*** DATASET RECORDS Section Begins ***

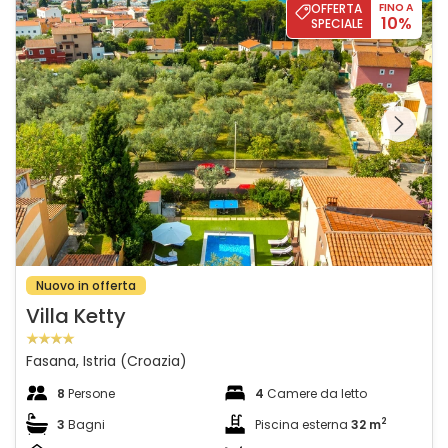
OFFERTA
FINO A
10%
SPECIALE
Guardate l'intera
galleria sulla
Nuovo in offerta
Villa Ketty
Fasana, Istria (Croazia)
8
Persone
4
Camere da letto
2
3
Bagni
Piscina esterna
32 m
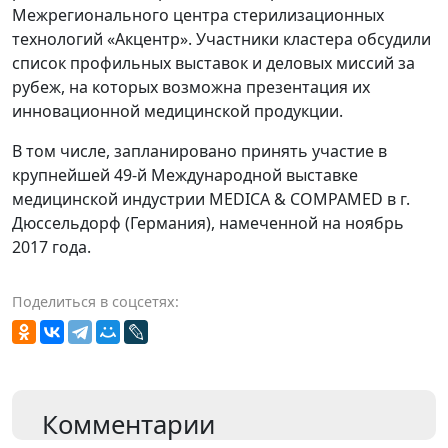
Межрегионального центра стерилизационных
технологий «Акцентр». Участники кластера обсудили
список профильных выставок и деловых миссий за
рубеж, на которых возможна презентация их
инновационной медицинской продукции.
В том числе, запланировано принять участие в
крупнейшей 49-й Международной выставке
медицинской индустрии MEDICA & COMPAMED в г.
Дюссельдорф (Германия), намеченной на ноябрь
2017 года.
Поделиться в соцсетях:
Комментарии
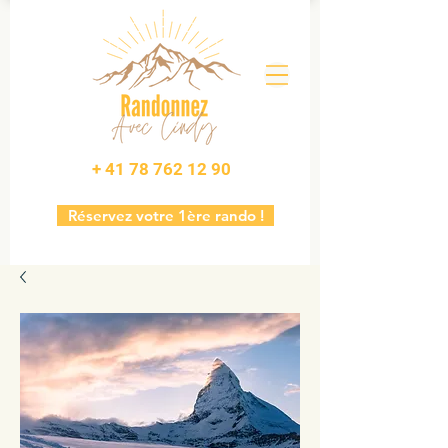
+ 41 78 762 12 90
Réservez votre 1ère rando !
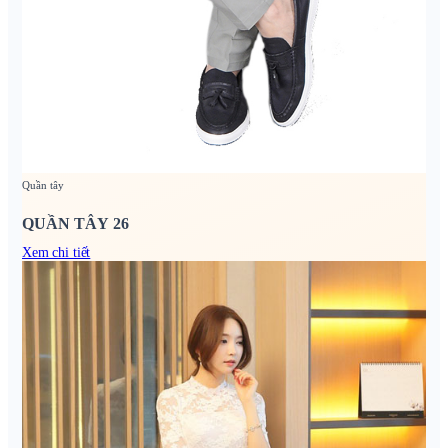
Quần tây
QUẦN TÂY 26
Xem chi tiết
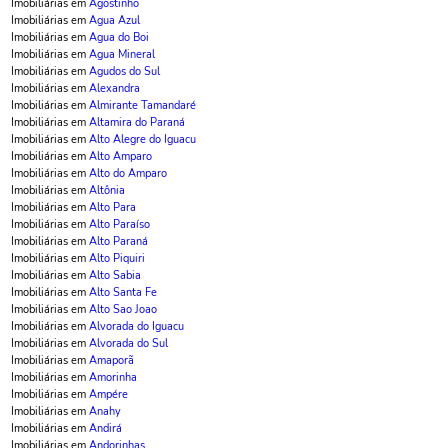
Imobiliárias em
Agostinho
Imobiliárias em
Agua Azul
Imobiliárias em
Agua do Boi
Imobiliárias em
Agua Mineral
Imobiliárias em
Agudos do Sul
Imobiliárias em
Alexandra
Imobiliárias em
Almirante Tamandaré
Imobiliárias em
Altamira do Paraná
Imobiliárias em
Alto Alegre do Iguacu
Imobiliárias em
Alto Amparo
Imobiliárias em
Alto do Amparo
Imobiliárias em
Altônia
Imobiliárias em
Alto Para
Imobiliárias em
Alto Paraíso
Imobiliárias em
Alto Paraná
Imobiliárias em
Alto Piquiri
Imobiliárias em
Alto Sabia
Imobiliárias em
Alto Santa Fe
Imobiliárias em
Alto Sao Joao
Imobiliárias em
Alvorada do Iguacu
Imobiliárias em
Alvorada do Sul
Imobiliárias em
Amaporã
Imobiliárias em
Amorinha
Imobiliárias em
Ampére
Imobiliárias em
Anahy
Imobiliárias em
Andirá
Imobiliárias em
Andorinhas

*** DATASET RECORDS Section Ends ***

Could you reproduce, word for word, the stretch from the line containing "Межрегионального центра стерилизационных" through the end of the material, with both ends included and the pictures left out?

#### COMPLETED EXERCISE:
Межрегионального центра стерилизационных
технологий «Акцентр». Участники кластера обсудили
список профильных выставок и деловых миссий за
рубеж, на которых возможна презентация их
инновационной медицинской продукции.
В том числе, запланировано принять участие в
крупнейшей 49-й Международной выставке
медицинской индустрии MEDICA & COMPAMED в г.
Дюссельдорф (Германия), намеченной на ноябрь
2017 года.
Поделиться в соцсетях:
Комментарии
+ 41 78 762 12 90
Réservez votre 1ère rando !
Quần tây
QUẦN TÂY 26
Xem chi tiết
Imobiliárias em
Agostinho
Imobiliárias em
Agua Azul
Imobiliárias em
Agua do Boi
Imobiliárias em
Agua Mineral
Imobiliárias em
Agudos do Sul
Imobiliárias em
Alexandra
Imobiliárias em
Almirante Tamandaré
Imobiliárias em
Altamira do Paraná
Imobiliárias em
Alto Alegre do Iguacu
Imobiliárias em
Alto Amparo
Imobiliárias em
Alto do Amparo
Imobiliárias em
Altônia
Imobiliárias em
Alto Para
Imobiliárias em
Alto Paraíso
Imobiliárias em
Alto Paraná
Imobiliárias em
Alto Piquiri
Imobiliárias em
Alto Sabia
Imobiliárias em
Alto Santa Fe
Imobiliárias em
Alto Sao Joao
Imobiliárias em
Alvorada do Iguacu
Imobiliárias em
Alvorada do Sul
Imobiliárias em
Amaporã
Imobiliárias em
Amorinha
Imobiliárias em
Ampére
Imobiliárias em
Anahy
Imobiliárias em
Andirá
Imobiliárias em
Andorinhas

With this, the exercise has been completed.